Sarah Campbell Allan
Sarah Campbell Allan was born in Charleston in 1861. As a young adult, she applied to the Medical College of the State of South Carolina and was rejected because she was a woman. She persisted, with encouragement from her dad. She took a prep course for medicine at the South Carolina College for Women in Cola (relocated + now named Winthrop), went to med school at the Women’s Medical College of the New York Infirmary for Women and Children, then returned to Charleston for the first ever sitting for the South Carolina Medical Board. She was the only woman there – and scored the highest grade. She got her license in 1894, and went on to work at the South Carolina Hospital for the Insane in Cola (hello, BullStreet).
If you have time to keep reading, check out these other inspirational women from S.C. history: The Grimke Sisters, Mary Boykin Chesnut, Eartha Kitt, Ann Pamela Cunningham, Augusta Braxton Baker, Dorothy Perry Thompson, Carrie Allen McCray Nickens, Caroline Etheridge Hembal, Jane Bruce Guignard and Lucile Ellerbe Godbold.

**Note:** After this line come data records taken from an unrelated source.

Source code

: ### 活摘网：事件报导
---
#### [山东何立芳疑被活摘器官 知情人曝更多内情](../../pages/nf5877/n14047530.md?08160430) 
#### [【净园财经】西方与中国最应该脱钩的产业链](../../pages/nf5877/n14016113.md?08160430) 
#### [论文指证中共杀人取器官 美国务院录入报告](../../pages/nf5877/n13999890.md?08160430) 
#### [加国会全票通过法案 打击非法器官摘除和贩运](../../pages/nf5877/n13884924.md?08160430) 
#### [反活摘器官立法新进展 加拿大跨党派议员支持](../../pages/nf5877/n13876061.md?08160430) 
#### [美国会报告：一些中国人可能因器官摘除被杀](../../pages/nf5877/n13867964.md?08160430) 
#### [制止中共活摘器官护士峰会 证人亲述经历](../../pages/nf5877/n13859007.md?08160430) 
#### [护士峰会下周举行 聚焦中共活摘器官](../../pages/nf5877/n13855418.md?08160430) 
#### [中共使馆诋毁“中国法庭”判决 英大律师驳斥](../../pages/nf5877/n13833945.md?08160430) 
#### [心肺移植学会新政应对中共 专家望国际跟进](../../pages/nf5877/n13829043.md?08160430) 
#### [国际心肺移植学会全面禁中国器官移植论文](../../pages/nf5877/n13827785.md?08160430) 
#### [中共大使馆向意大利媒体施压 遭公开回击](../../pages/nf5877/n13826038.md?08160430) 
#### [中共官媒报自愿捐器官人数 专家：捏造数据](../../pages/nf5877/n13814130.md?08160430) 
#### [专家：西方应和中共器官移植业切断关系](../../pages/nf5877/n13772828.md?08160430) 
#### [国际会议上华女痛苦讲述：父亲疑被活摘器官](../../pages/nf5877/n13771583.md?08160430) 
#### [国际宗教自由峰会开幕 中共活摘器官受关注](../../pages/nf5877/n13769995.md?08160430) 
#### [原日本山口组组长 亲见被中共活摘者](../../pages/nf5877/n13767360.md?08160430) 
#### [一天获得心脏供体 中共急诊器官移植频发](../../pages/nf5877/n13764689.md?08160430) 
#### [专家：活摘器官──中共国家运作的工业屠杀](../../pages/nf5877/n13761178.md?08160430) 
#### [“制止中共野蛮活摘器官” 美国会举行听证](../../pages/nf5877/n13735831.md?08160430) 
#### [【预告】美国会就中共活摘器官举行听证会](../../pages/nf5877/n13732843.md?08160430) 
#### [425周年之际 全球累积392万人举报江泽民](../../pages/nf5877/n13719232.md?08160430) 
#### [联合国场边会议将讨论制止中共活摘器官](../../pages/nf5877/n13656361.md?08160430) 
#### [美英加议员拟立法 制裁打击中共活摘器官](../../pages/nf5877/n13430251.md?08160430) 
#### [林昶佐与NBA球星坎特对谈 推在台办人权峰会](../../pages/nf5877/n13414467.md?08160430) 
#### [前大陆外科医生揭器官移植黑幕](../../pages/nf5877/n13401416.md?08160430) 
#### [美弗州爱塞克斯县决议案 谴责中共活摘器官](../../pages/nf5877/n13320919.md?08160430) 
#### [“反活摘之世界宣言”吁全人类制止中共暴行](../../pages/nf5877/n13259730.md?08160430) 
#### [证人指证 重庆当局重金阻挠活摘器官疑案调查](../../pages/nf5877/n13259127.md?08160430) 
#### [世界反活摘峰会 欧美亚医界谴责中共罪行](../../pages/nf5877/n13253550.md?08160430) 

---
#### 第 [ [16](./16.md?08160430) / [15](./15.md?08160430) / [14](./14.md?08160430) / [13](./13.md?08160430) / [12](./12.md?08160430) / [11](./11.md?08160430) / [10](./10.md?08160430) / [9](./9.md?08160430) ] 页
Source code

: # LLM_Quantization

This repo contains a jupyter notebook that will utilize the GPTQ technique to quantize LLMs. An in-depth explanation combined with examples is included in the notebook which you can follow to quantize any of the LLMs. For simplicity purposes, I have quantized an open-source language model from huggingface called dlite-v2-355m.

Thanks to Historic Columbia and South Carolina State Museum for helping us compile this list.
Do something nice for a woman this week, Cola. Text a friend. Hug your daughter. Smile at a stranger at the coffee shop. Listen to someone who’s transitioning or struggling with gender identity. Hold your wife’s hand. We all need to give + receive little acts of kindness – why not tomorrow (or heck, today)?
(I’ll also leave you with this song that I was and still am obsessed with by two baddies: Lady Gaga + Florence Welch. ‘Nuf said.)
Here’s to strong women. May we know them. May we be them. May we raise them.
Edit: We got some cool reader feedback after running this piece, including a comment from our reader Mary D.:
“If you ever want to add to your IWD list, my “Aunt Bess”, Elizabeth Hawley Gasque was the first woman U.S. Representative from South Carolina (1938). She was also a socialite in D.C. and family stories tell of her being close friends with Eleanor Roosevelt and even hosting her at her home in Ridgeway. She passed at age 103, so fortunately I was able to meet her several times when I was a child. Her father, John Meade Hawley (my great-great-grandfather) was instrumental in the development of the town of Blythewood when it was still called “Doko.” –Mary D.